Anyone seen PEARL GOURAMIES (of a decent size) anywhere?

So I've a pond snail out break in my Betta Macrostoma tank and I need a fish that's going to eat pond snails with out it being eaten by my Macrostomas. LOL. Ok so pearl gouramies fit the bill.

Thanks.


----------



## Kooka (Feb 8, 2011)

I saw a couple at Pj's in Square One on Thursday. Some lady was inquiring about them while I was there, but she didn't end up buying them. They looked to be fully grown with some really nice coloration. You can ask Brent if he still has them, unfortunately I didn't notice the price


----------



## Cypher (Apr 15, 2006)

Thanks Kooka, square one's abit too far though.


----------



## pjsbrent (Nov 4, 2010)

Kooka said:


> I saw a couple at Pj's in Square One on Thursday. Some lady was inquiring about them while I was there, but she didn't end up buying them. They looked to be fully grown with some really nice coloration.
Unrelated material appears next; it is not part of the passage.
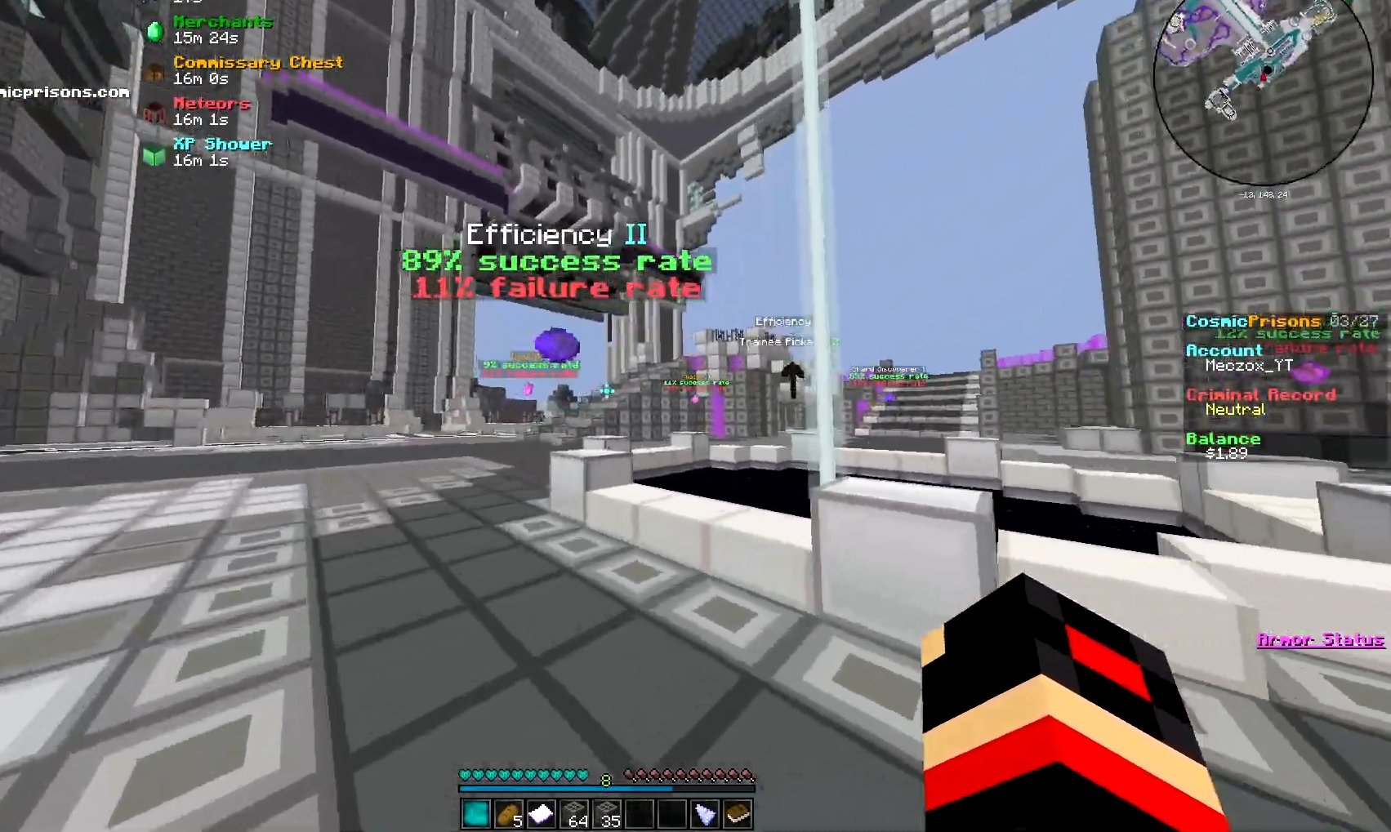
{"keys": [], "mouse": [], "events": [[250, "a", "up"], [250, "w", "up"]]}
You can ask Brent if he still has them, unfortunately I didn't notice the price


I still have them. They're $7.99 for the adults and $3.99 for the juvies.

Brent.


----------



## Will (Jul 24, 2008)

Pearl Gouramis as snail eaters? I doubt that is effective.

That being said, I think theres three up for grab from my fathers tank in Burlington. Probably going to the coming Auction if not bought before then.


----------